The best advice I have for someone starting their own business:

  • Prepare to work your butt off, especially in the beginning. Unless you’re lucky enough to have the money to outsource some of the tasks I wrote of, you will be everything to your business: from the janitor to the CEO.
  • Educate yourself. This is very important in the beginning stages, because if you make too many mistakes, your business won’t make it past the first few months. It’s also vital as you get more established, because, with the rate at which technology and business practices change today, you have to stay current.
  • Be patient. You will have to hustle to sell your skills when you first start out, and for the large majority of freelancers and small business owners, it will take time for momentum to build, word to spread and your client list to expand.
  • Be consistent. Don’t let your website languish unchanged when your business has changed; don’t let your receipts pile up; if you decide Twitter is a good social media platform for your business, don’t send out a Tweet every week or so, one time only. Set up a schedule for tasks and stick with it.
  • You are a professional and you are running a business; act like it. Set parameters with family and friends if you have a home office. Respond to emails promptly, with courtesy and, for the love of dictionaries everywhere, with proper spelling and grammar, and in a businesslike tone. Meet deadlines. Communicate regularly with client on project statuses. And be confident in yourself and your business: don’t denigrate your efforts — “Oh, I do a little editing and writing here and there.” That sells nothing, but your lack of faith in yourself. Not conducive to landing clients.
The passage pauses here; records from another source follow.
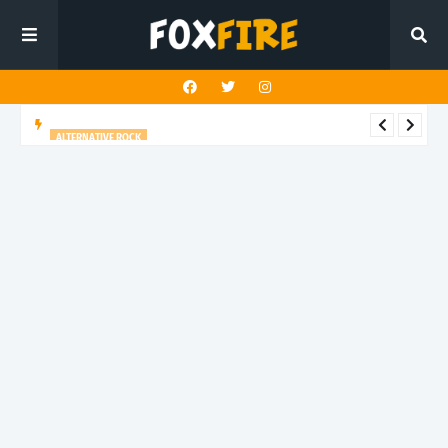
ALTERNATIVE ROCK
Stay Out turns chosen family into an anthem on "Broken
Homes"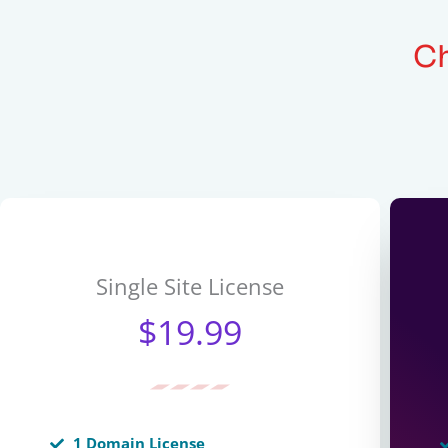
Ch
Single Site License
$19.99
1 Domain License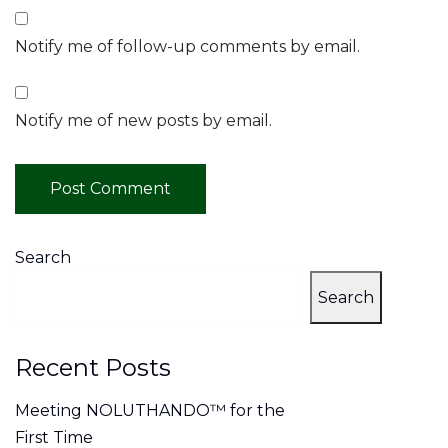
Notify me of follow-up comments by email.
Notify me of new posts by email.
Search
Search
Recent Posts
Meeting NOLUTHANDO™ for the
First Time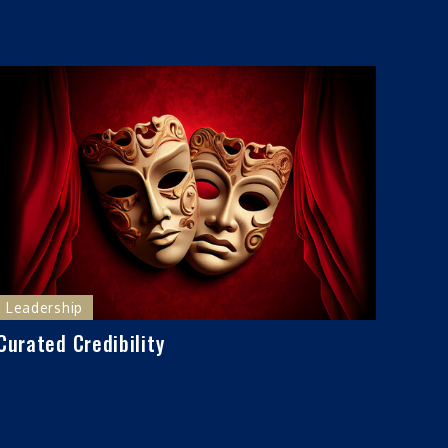
Leadership
Curated Credibility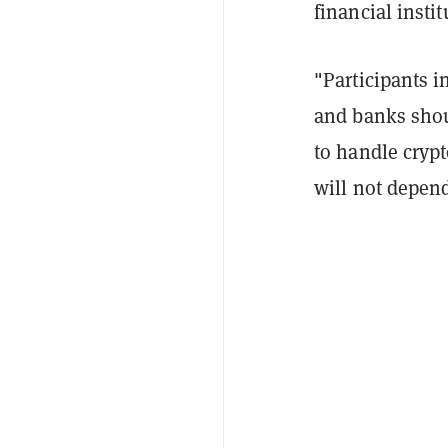
financial insti
"Participants i
and banks shou
to handle crypt
will not depend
It’s not easy to get a business started, no matter what the business is. But preparation, persistence and professionalism are vital in getting it successfully off the ground.

Weigh in — are you a newbie starting to freelance, or just thinking about it? Or are you an established freelancer with some words of wisdom to add to the ideas I set forth? Talk about frustrations, concerns, solutions and other issues in the comments.

–Erin

Erin Griggs owns and runs Erin Griggs: Wordslinger. She is a multifaceted writer (articles, resumes, copywriting and much more) and provides editorial services for authors, businesses and individuals. In addition to this, she is a proud geek, organizational genius and take-charge kinda woman. You can check out her LinkedIn profile or contact her at wordslinger@eringriggs.com or at @Wordslingeuse on Twitter.

5 Responses to “Getting Your Freelancing Business Started: Make Sure You’re Not Doomed Before You Launch”

  1. Crystal Wiebe
    May 22, 2012 at 2:03 pm #

    Excellent piece. It’s so important to remind people that freelancing and being your own boss in general requires discipline, structure and confidence. Remembering to market yourself is good, too!

  2. Warren Rutherford
    May 26, 2012 at 8:23 am #

    Erin – nice review of your process to start up on your own. You did provide many “lessons learned” and that is helpful for the many who will travel your road as I did more than 15 years ago. As a long time executive versed in developing plans with my employees and as a current One Page Business Plan consultant and management coach I find working with business owners to clarify, define, and act as some of the most exhilarating activities in my business.